1953年に山口銀に入行し、大手メーカーの元労務担当として行内の組合対策に辣腕を振るった。92年に頭取に上り詰め、2002年に相談役に退いた後も役員並みの報酬、運転手付きの専用車をあてがわれていたという。17年に特別社友となったが、なぜか山口銀の社宅である冒頭の屋敷に最近まで住み続けたわけだ。

 田中氏が頭取退任後も「山口銀行のドン」としての権力をまざまざと見せつけた事件がある。04年5月の取締役会で起きた、田原鐵之助頭取(当時)の解任クーデターだ。その日、頭取解任動議が突如提出され、田原頭取は賛成多数で罷免された。解任を主導したのは、田中氏が引き立てた労働組合出身の取締役たちだった。

 このクーデターの模様を後に小説『実録 頭取交替』で描いた当時の取締役、浜崎裕治氏は「田原頭取は不良債権処理に加え、山口銀とある女性との関係を断ち切ろうとして田中氏の逆鱗に触れた。いわば“パンドラの箱”を開けようとしてクビを切られた」と証言する。

 田中氏自身が後継に指名した田原氏を解任してまで守ろうとした女性こそ、第一生命保険の徳山分室に勤めていた元保険外交員(89歳)だ。架空の金融取引で少なくとも顧客21人から19億円を詐取したとされ、目下、刑事告発を受けた山口県警が捜査を進めている。

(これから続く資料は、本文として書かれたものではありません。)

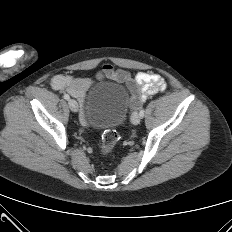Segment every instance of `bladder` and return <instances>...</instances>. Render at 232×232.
Masks as SVG:
<instances>
[{
  "mask_svg": "<svg viewBox=\"0 0 232 232\" xmlns=\"http://www.w3.org/2000/svg\"><path fill=\"white\" fill-rule=\"evenodd\" d=\"M128 105L126 88L114 82L94 86L85 102L87 120L93 127L103 128L123 123Z\"/></svg>",
  "mask_w": 232,
  "mask_h": 232,
  "instance_id": "31cf9c89",
  "label": "bladder"
}]
</instances>
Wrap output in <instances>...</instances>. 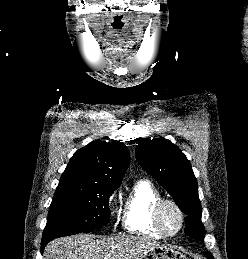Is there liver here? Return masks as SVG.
<instances>
[{"mask_svg":"<svg viewBox=\"0 0 248 259\" xmlns=\"http://www.w3.org/2000/svg\"><path fill=\"white\" fill-rule=\"evenodd\" d=\"M160 246L159 242L141 236L95 239L90 234H78L49 242L44 259H141L147 252Z\"/></svg>","mask_w":248,"mask_h":259,"instance_id":"obj_1","label":"liver"}]
</instances>
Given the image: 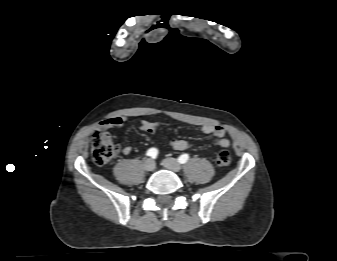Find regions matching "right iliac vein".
Listing matches in <instances>:
<instances>
[{"label":"right iliac vein","instance_id":"right-iliac-vein-1","mask_svg":"<svg viewBox=\"0 0 337 261\" xmlns=\"http://www.w3.org/2000/svg\"><path fill=\"white\" fill-rule=\"evenodd\" d=\"M155 162L152 159H148L144 163V168L147 171H153L155 169Z\"/></svg>","mask_w":337,"mask_h":261}]
</instances>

 浜崎氏によれば、田中氏は山口銀の人事課長時代にこの女性と知り合い、保険の営業先として新入行員らを紹介していたという。

弱小地銀を抱き込まされる「制裁」再来
次なる統合相手に名前が挙がるのは…

 話を04年当時のクーデターに戻そう。取締役でもない田中氏が、トップ人事に影響力を及ぼしたガバナンス不全に激怒したのが、金融庁である。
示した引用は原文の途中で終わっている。